- _Your task_
Below are entries; repeat exactly, and nothing else, the lines from the one holding "thumb mcp: (543, 336)" through the one holding "wrist: (109, 170)", inclusive. Leave the pictures out.

- _Input material_
○ ○ ○ ○ ○ ○ ○
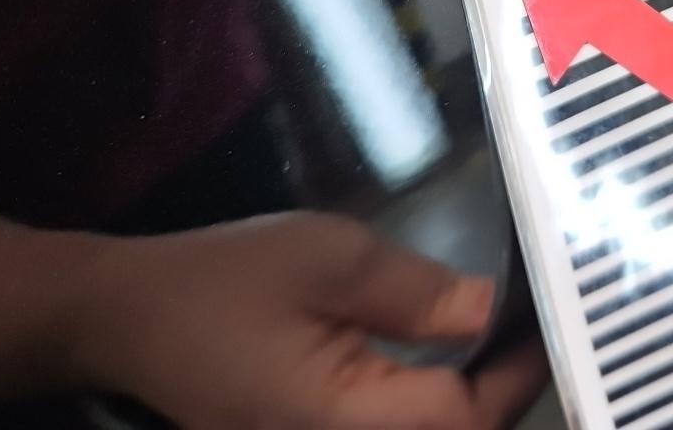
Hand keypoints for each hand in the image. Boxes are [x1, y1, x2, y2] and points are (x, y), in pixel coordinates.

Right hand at [70, 212, 547, 428]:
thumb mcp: (326, 258)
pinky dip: (426, 409)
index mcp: (341, 420)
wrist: (126, 317)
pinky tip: (443, 366)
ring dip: (465, 406)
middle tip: (531, 331)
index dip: (516, 375)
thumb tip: (490, 309)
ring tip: (500, 346)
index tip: (546, 323)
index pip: (462, 420)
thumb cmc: (222, 281)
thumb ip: (415, 291)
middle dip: (498, 395)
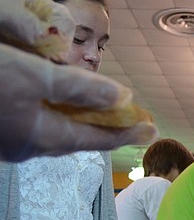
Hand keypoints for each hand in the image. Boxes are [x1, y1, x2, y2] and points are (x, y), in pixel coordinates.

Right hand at [0, 45, 156, 161]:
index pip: (94, 139)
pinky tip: (61, 105)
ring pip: (56, 131)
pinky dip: (58, 115)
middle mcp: (25, 145)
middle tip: (136, 123)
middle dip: (106, 129)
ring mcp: (9, 139)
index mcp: (38, 136)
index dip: (125, 134)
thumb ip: (76, 87)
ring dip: (81, 122)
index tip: (153, 132)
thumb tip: (123, 97)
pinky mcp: (1, 126)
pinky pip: (38, 123)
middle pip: (75, 138)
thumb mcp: (30, 74)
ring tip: (106, 114)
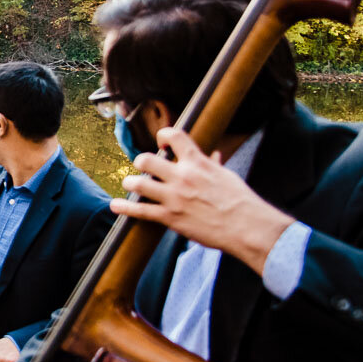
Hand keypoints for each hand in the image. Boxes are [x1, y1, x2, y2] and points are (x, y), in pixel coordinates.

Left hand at [112, 126, 293, 274]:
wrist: (246, 227)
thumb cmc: (240, 201)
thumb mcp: (227, 177)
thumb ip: (214, 165)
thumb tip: (214, 155)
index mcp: (197, 162)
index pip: (174, 136)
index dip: (163, 134)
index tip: (161, 140)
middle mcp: (182, 176)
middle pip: (146, 159)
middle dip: (141, 162)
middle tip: (143, 168)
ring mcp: (174, 197)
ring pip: (138, 183)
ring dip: (130, 183)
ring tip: (130, 184)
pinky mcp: (170, 217)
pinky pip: (141, 211)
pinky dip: (125, 208)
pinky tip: (115, 205)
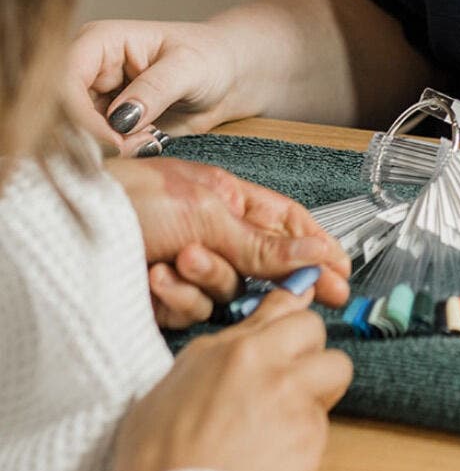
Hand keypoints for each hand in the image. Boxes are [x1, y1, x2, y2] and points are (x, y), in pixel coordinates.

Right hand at [66, 19, 254, 155]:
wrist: (228, 77)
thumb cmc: (211, 58)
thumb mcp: (189, 68)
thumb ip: (156, 90)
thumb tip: (120, 119)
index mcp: (99, 41)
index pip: (65, 79)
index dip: (80, 113)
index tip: (114, 139)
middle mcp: (88, 69)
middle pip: (64, 111)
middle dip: (98, 136)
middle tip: (140, 144)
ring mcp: (96, 97)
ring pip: (80, 133)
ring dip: (114, 147)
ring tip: (152, 140)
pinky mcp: (109, 122)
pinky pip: (101, 145)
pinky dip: (124, 152)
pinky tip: (152, 142)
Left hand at [106, 157, 350, 327]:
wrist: (68, 230)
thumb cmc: (131, 199)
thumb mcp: (207, 212)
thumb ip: (264, 242)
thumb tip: (317, 254)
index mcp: (229, 199)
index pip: (288, 225)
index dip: (318, 249)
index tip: (343, 275)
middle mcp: (215, 234)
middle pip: (265, 266)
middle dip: (277, 276)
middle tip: (313, 294)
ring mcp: (191, 268)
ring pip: (229, 292)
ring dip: (209, 278)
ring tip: (180, 259)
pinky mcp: (166, 299)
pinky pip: (193, 310)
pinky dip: (177, 296)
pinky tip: (154, 278)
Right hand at [113, 290, 352, 470]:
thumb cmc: (159, 454)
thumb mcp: (177, 383)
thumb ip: (223, 347)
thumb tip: (253, 327)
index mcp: (239, 350)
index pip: (290, 308)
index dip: (291, 324)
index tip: (293, 331)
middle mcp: (274, 369)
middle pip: (320, 335)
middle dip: (310, 353)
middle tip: (290, 378)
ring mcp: (297, 405)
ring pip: (335, 375)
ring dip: (317, 391)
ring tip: (284, 419)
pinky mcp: (311, 441)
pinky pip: (326, 423)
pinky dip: (307, 436)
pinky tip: (276, 451)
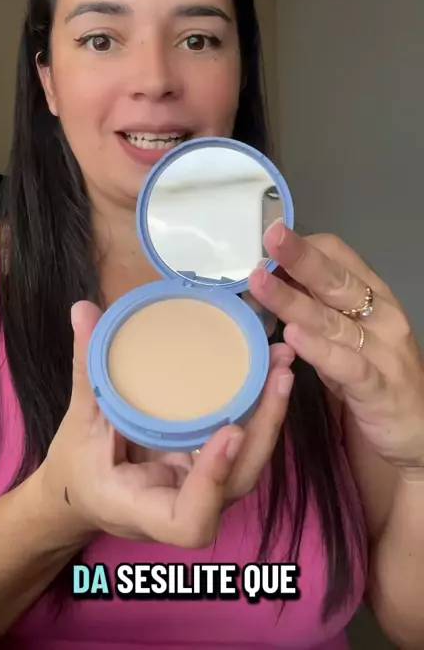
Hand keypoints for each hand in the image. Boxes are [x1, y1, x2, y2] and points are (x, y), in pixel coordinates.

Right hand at [40, 301, 294, 548]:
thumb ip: (86, 369)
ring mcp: (204, 487)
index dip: (213, 482)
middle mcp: (184, 504)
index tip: (228, 432)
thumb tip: (83, 309)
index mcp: (144, 507)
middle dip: (264, 431)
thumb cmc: (76, 466)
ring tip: (282, 363)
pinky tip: (271, 370)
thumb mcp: (78, 420)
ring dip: (271, 415)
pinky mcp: (214, 466)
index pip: (190, 520)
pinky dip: (260, 410)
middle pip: (238, 483)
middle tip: (277, 376)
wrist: (85, 491)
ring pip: (249, 462)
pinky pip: (244, 445)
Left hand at [249, 221, 423, 475]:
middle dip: (300, 257)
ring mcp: (383, 352)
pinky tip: (292, 336)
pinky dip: (319, 350)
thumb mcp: (345, 337)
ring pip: (332, 320)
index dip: (305, 247)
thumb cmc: (374, 378)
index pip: (340, 256)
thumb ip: (315, 310)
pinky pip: (346, 366)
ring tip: (259, 283)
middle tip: (270, 237)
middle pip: (335, 280)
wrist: (418, 432)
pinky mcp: (379, 389)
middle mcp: (381, 317)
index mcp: (373, 297)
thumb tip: (269, 282)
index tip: (269, 244)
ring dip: (293, 300)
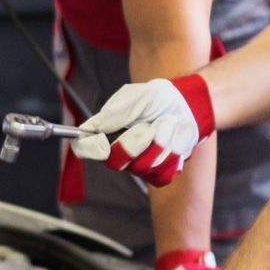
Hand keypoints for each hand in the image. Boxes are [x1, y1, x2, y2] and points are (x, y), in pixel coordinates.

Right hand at [68, 75, 214, 187]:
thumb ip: (118, 111)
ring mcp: (138, 165)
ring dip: (160, 143)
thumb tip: (99, 128)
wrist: (185, 106)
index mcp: (104, 131)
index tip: (103, 142)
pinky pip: (163, 173)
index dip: (89, 149)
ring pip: (143, 168)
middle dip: (133, 145)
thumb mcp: (137, 95)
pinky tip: (175, 138)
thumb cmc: (157, 99)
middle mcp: (117, 151)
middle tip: (148, 128)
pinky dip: (173, 153)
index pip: (83, 147)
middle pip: (114, 163)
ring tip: (167, 123)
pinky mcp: (158, 173)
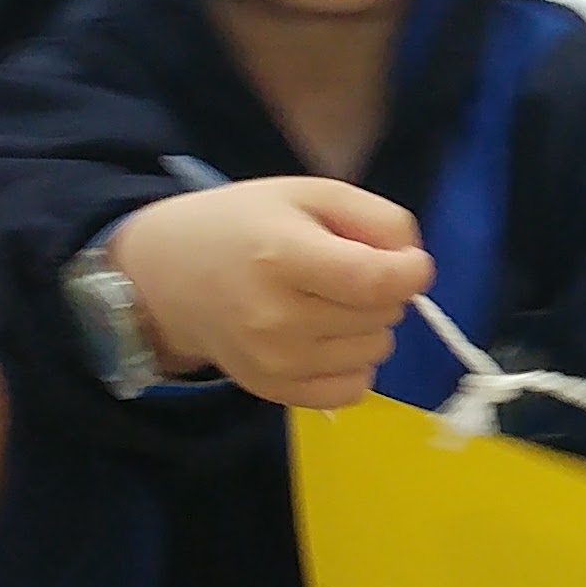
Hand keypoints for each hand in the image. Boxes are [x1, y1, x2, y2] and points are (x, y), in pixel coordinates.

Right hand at [109, 179, 433, 410]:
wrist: (169, 276)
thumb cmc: (246, 225)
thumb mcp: (309, 194)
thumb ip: (376, 218)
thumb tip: (416, 265)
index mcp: (283, 258)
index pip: (377, 282)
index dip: (411, 272)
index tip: (409, 262)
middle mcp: (278, 319)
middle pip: (383, 314)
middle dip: (381, 289)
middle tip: (339, 270)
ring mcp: (276, 363)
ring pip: (377, 350)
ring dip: (367, 325)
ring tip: (324, 300)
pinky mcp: (276, 393)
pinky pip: (356, 387)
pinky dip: (353, 362)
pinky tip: (324, 337)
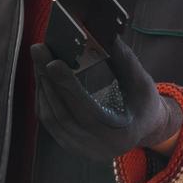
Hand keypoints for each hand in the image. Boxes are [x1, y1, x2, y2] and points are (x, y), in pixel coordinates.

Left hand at [31, 37, 181, 161]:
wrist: (144, 129)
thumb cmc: (144, 103)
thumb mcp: (142, 82)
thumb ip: (124, 60)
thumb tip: (103, 33)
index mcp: (119, 132)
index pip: (86, 109)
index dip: (67, 86)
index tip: (52, 62)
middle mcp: (97, 147)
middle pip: (62, 113)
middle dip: (47, 80)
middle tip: (39, 50)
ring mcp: (81, 150)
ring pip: (51, 118)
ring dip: (42, 87)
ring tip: (39, 60)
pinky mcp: (70, 146)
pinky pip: (49, 122)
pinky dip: (43, 98)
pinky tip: (43, 78)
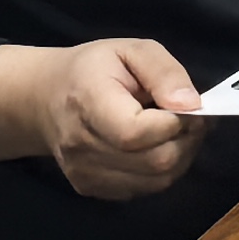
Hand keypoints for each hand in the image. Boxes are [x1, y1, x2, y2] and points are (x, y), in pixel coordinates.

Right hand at [0, 38, 203, 200]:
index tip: (191, 107)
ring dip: (180, 157)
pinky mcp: (90, 188)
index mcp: (88, 102)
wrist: (45, 99)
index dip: (175, 123)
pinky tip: (157, 147)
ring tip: (175, 132)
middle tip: (192, 119)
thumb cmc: (94, 69)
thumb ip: (164, 72)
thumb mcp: (132, 50)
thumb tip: (192, 104)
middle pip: (154, 161)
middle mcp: (81, 145)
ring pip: (155, 181)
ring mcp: (83, 172)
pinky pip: (143, 189)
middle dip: (187, 140)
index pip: (136, 132)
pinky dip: (162, 171)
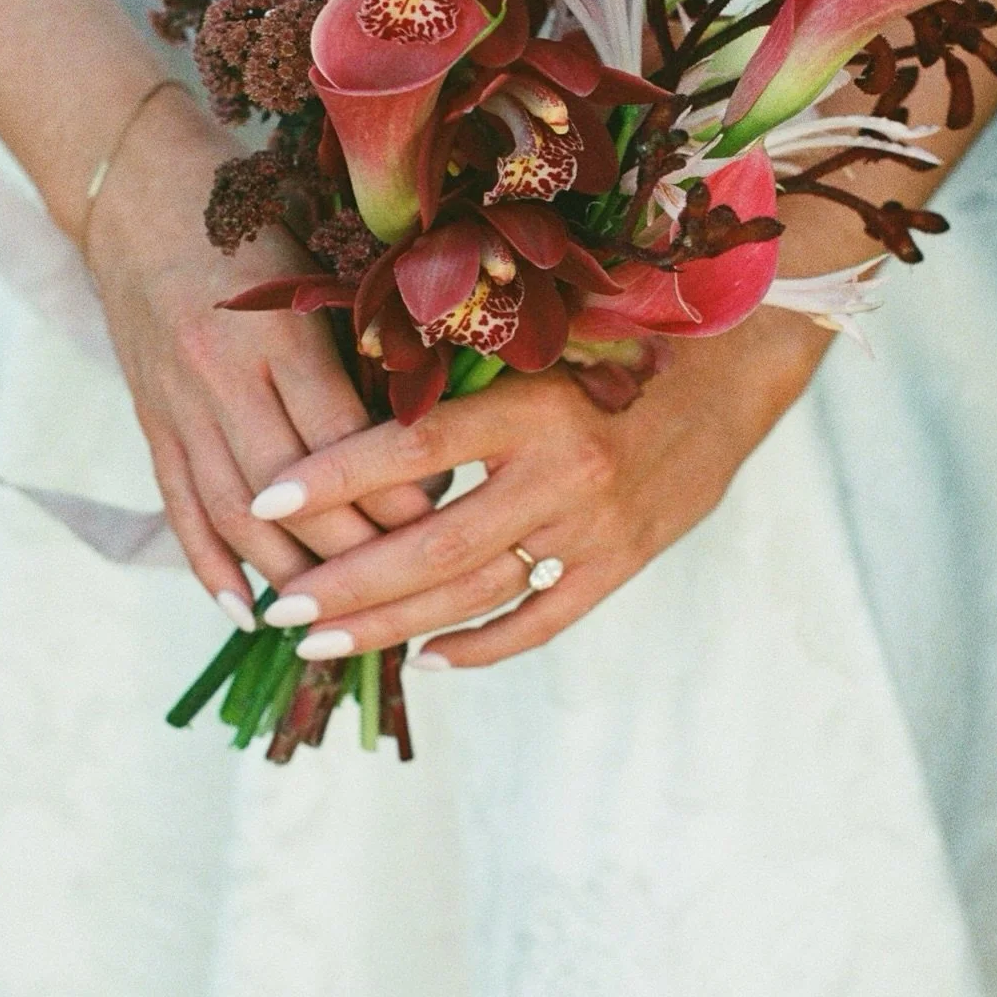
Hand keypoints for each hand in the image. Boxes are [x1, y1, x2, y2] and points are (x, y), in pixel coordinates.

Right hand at [84, 86, 431, 619]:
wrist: (138, 188)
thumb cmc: (253, 216)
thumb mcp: (316, 265)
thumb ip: (360, 341)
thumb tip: (428, 426)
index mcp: (276, 336)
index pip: (346, 444)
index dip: (397, 490)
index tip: (446, 513)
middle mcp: (221, 378)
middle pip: (293, 496)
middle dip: (355, 547)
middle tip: (409, 578)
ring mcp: (177, 405)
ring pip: (236, 514)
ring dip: (288, 574)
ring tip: (337, 615)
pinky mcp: (150, 420)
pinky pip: (179, 506)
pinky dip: (210, 564)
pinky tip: (244, 610)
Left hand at [246, 307, 828, 666]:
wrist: (732, 371)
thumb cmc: (618, 336)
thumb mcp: (543, 336)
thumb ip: (463, 368)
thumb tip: (349, 384)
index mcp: (534, 403)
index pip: (415, 446)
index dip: (335, 476)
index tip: (264, 502)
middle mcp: (563, 472)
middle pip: (434, 546)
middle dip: (345, 584)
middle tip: (276, 610)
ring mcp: (596, 529)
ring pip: (475, 594)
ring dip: (389, 625)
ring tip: (316, 644)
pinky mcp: (622, 564)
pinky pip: (540, 620)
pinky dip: (480, 646)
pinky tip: (423, 660)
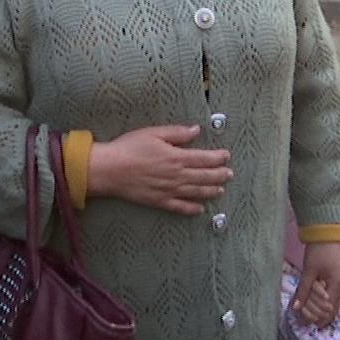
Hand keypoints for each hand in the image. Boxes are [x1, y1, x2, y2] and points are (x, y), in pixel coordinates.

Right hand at [88, 125, 231, 215]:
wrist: (109, 170)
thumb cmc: (129, 148)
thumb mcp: (154, 133)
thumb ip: (177, 133)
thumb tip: (196, 130)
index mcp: (176, 157)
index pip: (204, 158)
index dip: (217, 158)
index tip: (226, 156)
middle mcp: (176, 176)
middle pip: (203, 176)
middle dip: (219, 175)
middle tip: (230, 174)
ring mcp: (169, 190)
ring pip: (195, 192)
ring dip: (210, 191)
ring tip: (221, 190)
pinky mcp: (159, 201)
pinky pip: (180, 207)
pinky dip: (192, 209)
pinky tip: (200, 209)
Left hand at [292, 241, 339, 325]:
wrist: (330, 231)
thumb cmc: (319, 250)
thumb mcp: (309, 271)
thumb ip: (303, 290)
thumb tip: (296, 308)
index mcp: (339, 283)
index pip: (329, 308)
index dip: (318, 317)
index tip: (307, 323)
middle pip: (336, 307)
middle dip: (323, 315)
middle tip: (310, 321)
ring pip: (338, 301)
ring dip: (327, 308)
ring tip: (314, 313)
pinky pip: (339, 293)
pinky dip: (331, 299)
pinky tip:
○ ○ ○ ○ ○ ○ ○
- _Solution below_
thumb mcp: (543, 336)
thumb ip: (463, 368)
thumb tip: (349, 384)
index mcp: (534, 403)
index pip: (415, 446)
index dip: (335, 476)
index tip: (264, 502)
middle mcp: (563, 472)
middle pip: (434, 546)
middle dip: (345, 584)
middle tip: (276, 610)
ring mcp: (596, 529)
ring pip: (475, 594)
ring dip: (389, 625)
ring tip: (316, 644)
pinky mcp: (622, 564)
pinky pip: (540, 620)
pinky dip: (480, 646)
pinky tip: (423, 660)
Hand keypoints for each hand in the image. Boxes are [x1, y1, x2, y2] and points are (x, y), in pixel coordinates.

Right hand at [88, 125, 231, 215]:
wrist: (109, 170)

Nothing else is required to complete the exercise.